====== 阅读文本

《四库全书总目》著录魏晋文人别集之文献特色

2019-01-14 10:40
山西高等学校社会科学学报 2018年12期
关键词:四库全书总目庾信总目

马 倩

(陕西师范大学 文学院,陕西 西安 710119)

《四库全书总目》(以下简称《总目》)作为一部大型的官修目录著作,是中国古代书目编纂的里程碑,其分类上仍沿袭四部分类法,每个部类再细化分出小类。集部分为楚辞类、别集类、总集类等五个小类,而以楚辞类著录文献数量最少,别集类著录文献数量最多。集部作为《总目》的分支之一,总体研究明显晚于《总目》,从20世纪80年代开始已有很多学者将目光投向了集部,取得了一定的成果,但因各朝代著录文献多寡有别,故各小部类的研究还不够深入细致,研究呈现出不均衡性,作为集部之源的汉与魏晋南北朝文人别集鲜有论及,或只作附带性提及。本文试图在前人研究的基础上,归纳《总目》著录魏晋文人别集的特色,对馆臣著录思想作系统深入的考察。

============
====== 所示条目

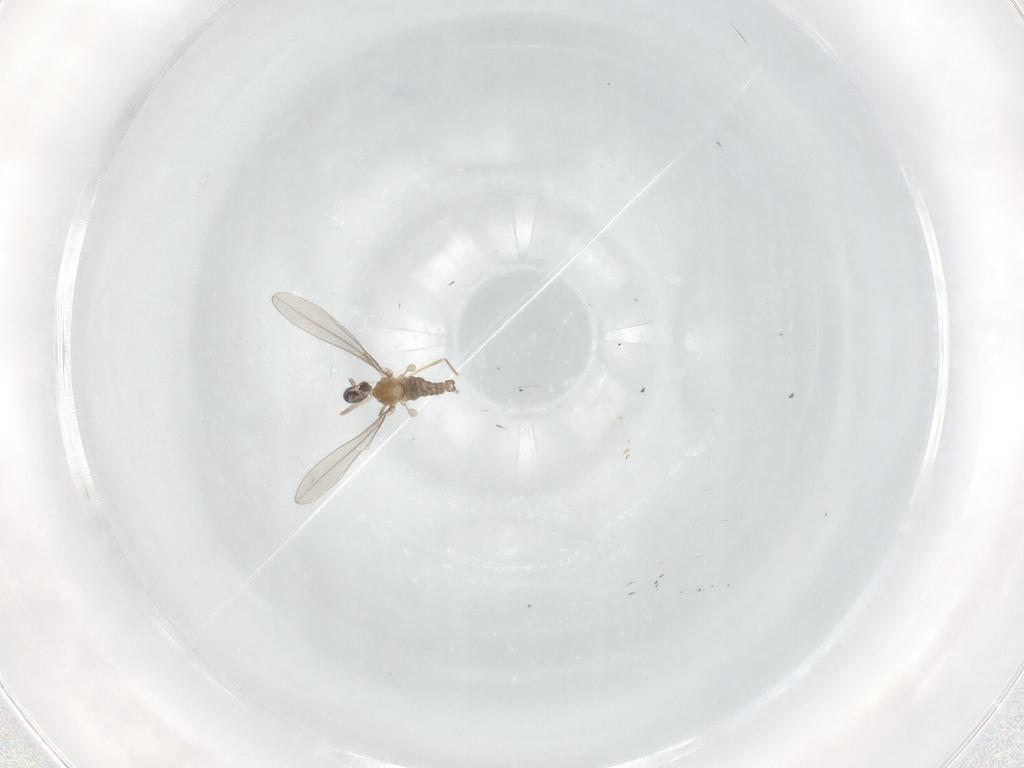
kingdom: Animalia
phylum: Arthropoda
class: Insecta
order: Diptera
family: Cecidomyiidae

============

待完成任务:
1. 请把阅读文本中以含有"2019-01-14 10:40"的词句开头、以"臣著录思想作系统深入的考察。"收尾的那一段一字不改地重抄一遍。
2. 根据上方的阅读文本回答:
(a) 集部分为几个小类?
(b) 集部中哪一小类著录文献数量最少?
(c) 从什么时候开始已有很多学者将目光投向集部?
3. 判断下列说法是否与上方的阅读文本相符,回答"是"或"否",并引用文本中起决定作用的原话:
(a) 《总目》在分类上沿袭了四部分类法。
(b) 集部中别集类著录文献数量最少。
(c) 汉与魏晋南北朝文人别集已有大量专门论述。

完整答案:
1.
2019-01-14 10:40
山西高等学校社会科学学报 2018年12期
关键词:四库全书总目庾信总目

马 倩

(陕西师范大学 文学院,陕西 西安 710119)

《四库全书总目》(以下简称《总目》)作为一部大型的官修目录著作,是中国古代书目编纂的里程碑,其分类上仍沿袭四部分类法,每个部类再细化分出小类。集部分为楚辞类、别集类、总集类等五个小类,而以楚辞类著录文献数量最少,别集类著录文献数量最多。集部作为《总目》的分支之一,总体研究明显晚于《总目》,从20世纪80年代开始已有很多学者将目光投向了集部,取得了一定的成果,但因各朝代著录文献多寡有别,故各小部类的研究还不够深入细致,研究呈现出不均衡性,作为集部之源的汉与魏晋南北朝文人别集鲜有论及,或只作附带性提及。本文试图在前人研究的基础上,归纳《总目》著录魏晋文人别集的特色,对馆臣著录思想作系统深入的考察。

2.
(a) 五个小类。
(b) 楚辞类。
(c) 20世纪80年代。

3.
(a) 是。"其分类上仍沿袭四部分类法"
(b) 否。"而以楚辞类著录文献数量最少,别集类著录文献数量最多"
(c) 否。"作为集部之源的汉与魏晋南北朝文人别集鲜有论及,或只作附带性提及"